§ AIM OF THE TASK
Please render the material below as a Markdown table with the columns Row and Line, numbering each row and leaving out blank lines.

§ Source data
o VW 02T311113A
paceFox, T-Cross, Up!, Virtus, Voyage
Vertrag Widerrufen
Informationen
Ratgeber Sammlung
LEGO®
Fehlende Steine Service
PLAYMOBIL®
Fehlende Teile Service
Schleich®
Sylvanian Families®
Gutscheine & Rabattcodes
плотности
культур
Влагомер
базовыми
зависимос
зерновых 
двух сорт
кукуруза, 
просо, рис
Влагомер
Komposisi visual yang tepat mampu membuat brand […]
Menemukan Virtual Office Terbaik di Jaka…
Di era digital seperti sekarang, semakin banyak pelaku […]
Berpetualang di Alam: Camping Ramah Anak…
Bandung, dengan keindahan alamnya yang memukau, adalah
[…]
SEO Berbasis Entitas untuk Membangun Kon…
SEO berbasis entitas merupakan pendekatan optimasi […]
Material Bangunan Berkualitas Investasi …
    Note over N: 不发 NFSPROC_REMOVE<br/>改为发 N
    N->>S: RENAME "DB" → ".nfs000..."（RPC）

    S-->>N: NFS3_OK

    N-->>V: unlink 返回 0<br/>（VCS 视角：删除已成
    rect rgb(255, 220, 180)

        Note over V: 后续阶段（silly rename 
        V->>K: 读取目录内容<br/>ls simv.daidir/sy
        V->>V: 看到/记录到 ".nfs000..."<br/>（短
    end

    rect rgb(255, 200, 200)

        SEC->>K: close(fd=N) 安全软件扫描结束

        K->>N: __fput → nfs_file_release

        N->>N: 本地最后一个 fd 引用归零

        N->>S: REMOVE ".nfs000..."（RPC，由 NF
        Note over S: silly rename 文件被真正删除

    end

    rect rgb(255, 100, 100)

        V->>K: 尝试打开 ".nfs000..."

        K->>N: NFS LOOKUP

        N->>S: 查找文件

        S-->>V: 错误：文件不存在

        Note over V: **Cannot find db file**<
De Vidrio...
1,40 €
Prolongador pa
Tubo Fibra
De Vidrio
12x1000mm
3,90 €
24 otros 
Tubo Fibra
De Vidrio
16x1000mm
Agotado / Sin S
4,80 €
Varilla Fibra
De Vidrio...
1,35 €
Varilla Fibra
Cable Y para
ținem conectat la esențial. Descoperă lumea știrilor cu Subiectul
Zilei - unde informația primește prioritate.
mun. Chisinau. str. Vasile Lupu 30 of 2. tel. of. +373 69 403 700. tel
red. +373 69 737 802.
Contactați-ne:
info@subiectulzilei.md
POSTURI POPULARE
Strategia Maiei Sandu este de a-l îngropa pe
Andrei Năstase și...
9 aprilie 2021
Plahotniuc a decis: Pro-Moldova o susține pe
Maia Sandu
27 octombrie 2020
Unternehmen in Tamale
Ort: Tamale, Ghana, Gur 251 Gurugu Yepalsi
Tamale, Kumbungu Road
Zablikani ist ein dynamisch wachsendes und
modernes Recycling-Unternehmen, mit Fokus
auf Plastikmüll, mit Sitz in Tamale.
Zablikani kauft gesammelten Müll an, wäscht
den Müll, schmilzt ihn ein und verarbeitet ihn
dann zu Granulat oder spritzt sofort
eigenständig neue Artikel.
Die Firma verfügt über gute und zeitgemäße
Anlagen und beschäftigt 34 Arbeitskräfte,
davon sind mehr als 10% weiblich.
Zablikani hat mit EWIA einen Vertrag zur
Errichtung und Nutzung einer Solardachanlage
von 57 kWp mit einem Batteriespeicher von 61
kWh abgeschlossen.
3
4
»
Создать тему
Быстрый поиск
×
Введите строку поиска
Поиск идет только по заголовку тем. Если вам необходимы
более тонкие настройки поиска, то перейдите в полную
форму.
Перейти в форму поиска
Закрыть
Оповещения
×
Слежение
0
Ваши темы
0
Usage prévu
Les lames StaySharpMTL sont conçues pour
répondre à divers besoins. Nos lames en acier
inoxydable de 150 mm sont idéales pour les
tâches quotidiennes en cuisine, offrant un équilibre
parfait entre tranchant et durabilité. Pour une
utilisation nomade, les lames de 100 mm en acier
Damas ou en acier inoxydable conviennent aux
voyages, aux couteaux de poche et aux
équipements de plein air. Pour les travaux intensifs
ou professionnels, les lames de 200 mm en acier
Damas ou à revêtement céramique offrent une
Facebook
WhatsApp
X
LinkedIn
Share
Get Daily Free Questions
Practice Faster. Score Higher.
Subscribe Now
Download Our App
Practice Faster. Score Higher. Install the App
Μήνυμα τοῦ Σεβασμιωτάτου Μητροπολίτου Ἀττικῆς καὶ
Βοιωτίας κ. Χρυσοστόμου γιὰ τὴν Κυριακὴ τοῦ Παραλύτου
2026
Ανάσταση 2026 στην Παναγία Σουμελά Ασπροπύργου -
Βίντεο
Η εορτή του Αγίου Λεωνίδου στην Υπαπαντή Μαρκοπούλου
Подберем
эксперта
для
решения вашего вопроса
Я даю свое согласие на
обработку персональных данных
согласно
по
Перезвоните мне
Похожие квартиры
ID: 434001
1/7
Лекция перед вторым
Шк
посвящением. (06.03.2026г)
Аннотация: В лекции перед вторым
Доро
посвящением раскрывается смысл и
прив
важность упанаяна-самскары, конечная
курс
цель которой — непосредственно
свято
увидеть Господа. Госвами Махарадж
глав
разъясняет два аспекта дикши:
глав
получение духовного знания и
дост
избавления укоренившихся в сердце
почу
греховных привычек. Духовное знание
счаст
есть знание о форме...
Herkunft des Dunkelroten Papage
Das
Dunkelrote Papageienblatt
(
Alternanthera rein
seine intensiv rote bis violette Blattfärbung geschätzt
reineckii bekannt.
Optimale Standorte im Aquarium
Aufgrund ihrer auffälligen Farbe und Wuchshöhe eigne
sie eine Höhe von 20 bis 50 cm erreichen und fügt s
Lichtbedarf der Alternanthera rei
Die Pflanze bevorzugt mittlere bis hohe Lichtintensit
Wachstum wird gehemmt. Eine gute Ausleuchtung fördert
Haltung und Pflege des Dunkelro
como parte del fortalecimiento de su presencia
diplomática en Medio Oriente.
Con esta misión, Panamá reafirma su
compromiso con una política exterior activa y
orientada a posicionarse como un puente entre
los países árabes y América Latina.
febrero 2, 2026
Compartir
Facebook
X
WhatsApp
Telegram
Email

§ WRITTEN RESPONSE
| Row | Line |
|---|---|
| 1 | o VW 02T311113A |
| 2 | paceFox, T-Cross, Up!, Virtus, Voyage |
| 3 | Vertrag Widerrufen |
| 4 | Informationen |
| 5 | Ratgeber Sammlung |
| 6 | LEGO® |
| 7 | Fehlende Steine Service |
| 8 | PLAYMOBIL® |
| 9 | Fehlende Teile Service |
| 10 | Schleich® |
| 11 | Sylvanian Families® |
| 12 | Gutscheine & Rabattcodes |
| 13 | плотности |
| 14 | культур |
| 15 | Влагомер |
| 16 | базовыми |
| 17 | зависимос |
| 18 | зерновых  |
| 19 | двух сорт |
| 20 | кукуруза,  |
| 21 | просо, рис |
| 22 | Влагомер |
| 23 | Komposisi visual yang tepat mampu membuat brand […] |
| 24 | Menemukan Virtual Office Terbaik di Jaka… |
| 25 | Di era digital seperti sekarang, semakin banyak pelaku […] |
| 26 | Berpetualang di Alam: Camping Ramah Anak… |
| 27 | Bandung, dengan keindahan alamnya yang memukau, adalah |
| 28 | […] |
| 29 | SEO Berbasis Entitas untuk Membangun Kon… |
| 30 | SEO berbasis entitas merupakan pendekatan optimasi […] |
| 31 | Material Bangunan Berkualitas Investasi … |
| 32 |     Note over N: 不发 NFSPROC_REMOVE<br/>改为发 N |
| 33 |     N->>S: RENAME "DB" → ".nfs000..."（RPC） |
| 34 |     S-->>N: NFS3_OK |
| 35 |     N-->>V: unlink 返回 0<br/>（VCS 视角：删除已成 |
| 36 |     rect rgb(255, 220, 180) |
| 37 |         Note over V: 后续阶段（silly rename  |
| 38 |         V->>K: 读取目录内容<br/>ls simv.daidir/sy |
| 39 |         V->>V: 看到/记录到 ".nfs000..."<br/>（短 |
| 40 |     end |
| 41 |     rect rgb(255, 200, 200) |
| 42 |         SEC->>K: close(fd=N) 安全软件扫描结束 |
| 43 |         K->>N: __fput → nfs_file_release |
| 44 |         N->>N: 本地最后一个 fd 引用归零 |
| 45 |         N->>S: REMOVE ".nfs000..."（RPC，由 NF |
| 46 |         Note over S: silly rename 文件被真正删除 |
| 47 |     end |
| 48 |     rect rgb(255, 100, 100) |
| 49 |         V->>K: 尝试打开 ".nfs000..." |
| 50 |         K->>N: NFS LOOKUP |
| 51 |         N->>S: 查找文件 |
| 52 |         S-->>V: 错误：文件不存在 |
| 53 |         Note over V: **Cannot find db file**< |
| 54 | De Vidrio... |
| 55 | 1,40 € |
| 56 | Prolongador pa |
| 57 | Tubo Fibra |
| 58 | De Vidrio |
| 59 | 12x1000mm |
| 60 | 3,90 € |
| 61 | 24 otros  |
| 62 | Tubo Fibra |
| 63 | De Vidrio |
| 64 | 16x1000mm |
| 65 | Agotado / Sin S |
| 66 | 4,80 € |
| 67 | Varilla Fibra |
| 68 | De Vidrio... |
| 69 | 1,35 € |
| 70 | Varilla Fibra |
| 71 | Cable Y para |
| 72 | ținem conectat la esențial. Descoperă lumea știrilor cu Subiectul |
| 73 | Zilei - unde informația primește prioritate. |
| 74 | mun. Chisinau. str. Vasile Lupu 30 of 2. tel. of. +373 69 403 700. tel |
| 75 | red. +373 69 737 802. |
| 76 | Contactați-ne: |
| 77 | info@subiectulzilei.md |
| 78 | POSTURI POPULARE |
| 79 | Strategia Maiei Sandu este de a-l îngropa pe |
| 80 | Andrei Năstase și... |
| 81 | 9 aprilie 2021 |
| 82 | Plahotniuc a decis: Pro-Moldova o susține pe |
| 83 | Maia Sandu |
| 84 | 27 octombrie 2020 |
| 85 | Unternehmen in Tamale |
| 86 | Ort: Tamale, Ghana, Gur 251 Gurugu Yepalsi |
| 87 | Tamale, Kumbungu Road |
| 88 | Zablikani ist ein dynamisch wachsendes und |
| 89 | modernes Recycling-Unternehmen, mit Fokus |
| 90 | auf Plastikmüll, mit Sitz in Tamale. |
| 91 | Zablikani kauft gesammelten Müll an, wäscht |
| 92 | den Müll, schmilzt ihn ein und verarbeitet ihn |
| 93 | dann zu Granulat oder spritzt sofort |
| 94 | eigenständig neue Artikel. |
| 95 | Die Firma verfügt über gute und zeitgemäße |
| 96 | Anlagen und beschäftigt 34 Arbeitskräfte, |
| 97 | davon sind mehr als 10% weiblich. |
| 98 | Zablikani hat mit EWIA einen Vertrag zur |
| 99 | Errichtung und Nutzung einer Solardachanlage |
| 100 | von 57 kWp mit einem Batteriespeicher von 61 |
| 101 | kWh abgeschlossen. |
| 102 | 3 |
| 103 | 4 |
| 104 | » |
| 105 | Создать тему |
| 106 | Быстрый поиск |
| 107 | × |
| 108 | Введите строку поиска |
| 109 | Поиск идет только по заголовку тем. Если вам необходимы |
| 110 | более тонкие настройки поиска, то перейдите в полную |
| 111 | форму. |
| 112 | Перейти в форму поиска |
| 113 | Закрыть |
| 114 | Оповещения |
| 115 | × |
| 116 | Слежение |
| 117 | 0 |
| 118 | Ваши темы |
| 119 | 0 |
| 120 | Usage prévu |
| 121 | Les lames StaySharpMTL sont conçues pour |
| 122 | répondre à divers besoins. Nos lames en acier |
| 123 | inoxydable de 150 mm sont idéales pour les |
| 124 | tâches quotidiennes en cuisine, offrant un équilibre |
| 125 | parfait entre tranchant et durabilité. Pour une |
| 126 | utilisation nomade, les lames de 100 mm en acier |
| 127 | Damas ou en acier inoxydable conviennent aux |
| 128 | voyages, aux couteaux de poche et aux |
| 129 | équipements de plein air. Pour les travaux intensifs |
| 130 | ou professionnels, les lames de 200 mm en acier |
| 131 | Damas ou à revêtement céramique offrent une |
| 132 | Facebook |
| 133 | WhatsApp |
| 134 | X |
| 135 | LinkedIn |
| 136 | Share |
| 137 | Get Daily Free Questions |
| 138 | Practice Faster. Score Higher. |
| 139 | Subscribe Now |
| 140 | Download Our App |
| 141 | Practice Faster. Score Higher. Install the App |
| 142 | Μήνυμα τοῦ Σεβασμιωτάτου Μητροπολίτου Ἀττικῆς καὶ |
| 143 | Βοιωτίας κ. Χρυσοστόμου γιὰ τὴν Κυριακὴ τοῦ Παραλύτου |
| 144 | 2026 |
| 145 | Ανάσταση 2026 στην Παναγία Σουμελά Ασπροπύργου - |
| 146 | Βίντεο |
| 147 | Η εορτή του Αγίου Λεωνίδου στην Υπαπαντή Μαρκοπούλου |
| 148 | Подберем |
| 149 | эксперта |
| 150 | для |
| 151 | решения вашего вопроса |
| 152 | Я даю свое согласие на |
| 153 | обработку персональных данных |
| 154 | согласно |
| 155 | по |
| 156 | Перезвоните мне |
| 157 | Похожие квартиры |
| 158 | ID: 434001 |
| 159 | 1/7 |
| 160 | Лекция перед вторым |
| 161 | Шк |
| 162 | посвящением. (06.03.2026г) |
| 163 | Аннотация: В лекции перед вторым |
| 164 | Доро |
| 165 | посвящением раскрывается смысл и |
| 166 | прив |
| 167 | важность упанаяна-самскары, конечная |
| 168 | курс |
| 169 | цель которой — непосредственно |
| 170 | свято |
| 171 | увидеть Господа. Госвами Махарадж |
| 172 | глав |
| 173 | разъясняет два аспекта дикши: |
| 174 | глав |
| 175 | получение духовного знания и |
| 176 | дост |
| 177 | избавления укоренившихся в сердце |
| 178 | почу |
| 179 | греховных привычек. Духовное знание |
| 180 | счаст |
| 181 | есть знание о форме... |
| 182 | Herkunft des Dunkelroten Papage |
| 183 | Das |
| 184 | Dunkelrote Papageienblatt |
| 185 | ( |
| 186 | Alternanthera rein |
| 187 | seine intensiv rote bis violette Blattfärbung geschätzt |
| 188 | reineckii bekannt. |
| 189 | Optimale Standorte im Aquarium |
| 190 | Aufgrund ihrer auffälligen Farbe und Wuchshöhe eigne |
| 191 | sie eine Höhe von 20 bis 50 cm erreichen und fügt s |
| 192 | Lichtbedarf der Alternanthera rei |
| 193 | Die Pflanze bevorzugt mittlere bis hohe Lichtintensit |
| 194 | Wachstum wird gehemmt. Eine gute Ausleuchtung fördert |
| 195 | Haltung und Pflege des Dunkelro |
| 196 | como parte del fortalecimiento de su presencia |
| 197 | diplomática en Medio Oriente. |
| 198 | Con esta misión, Panamá reafirma su |
| 199 | compromiso con una política exterior activa y |
| 200 | orientada a posicionarse como un puente entre |
| 201 | los países árabes y América Latina. |
| 202 | febrero 2, 2026 |
| 203 | Compartir |
| 204 | Facebook |
| 205 | X |
| 206 | WhatsApp |
| 207 | Telegram |
| 208 | Email |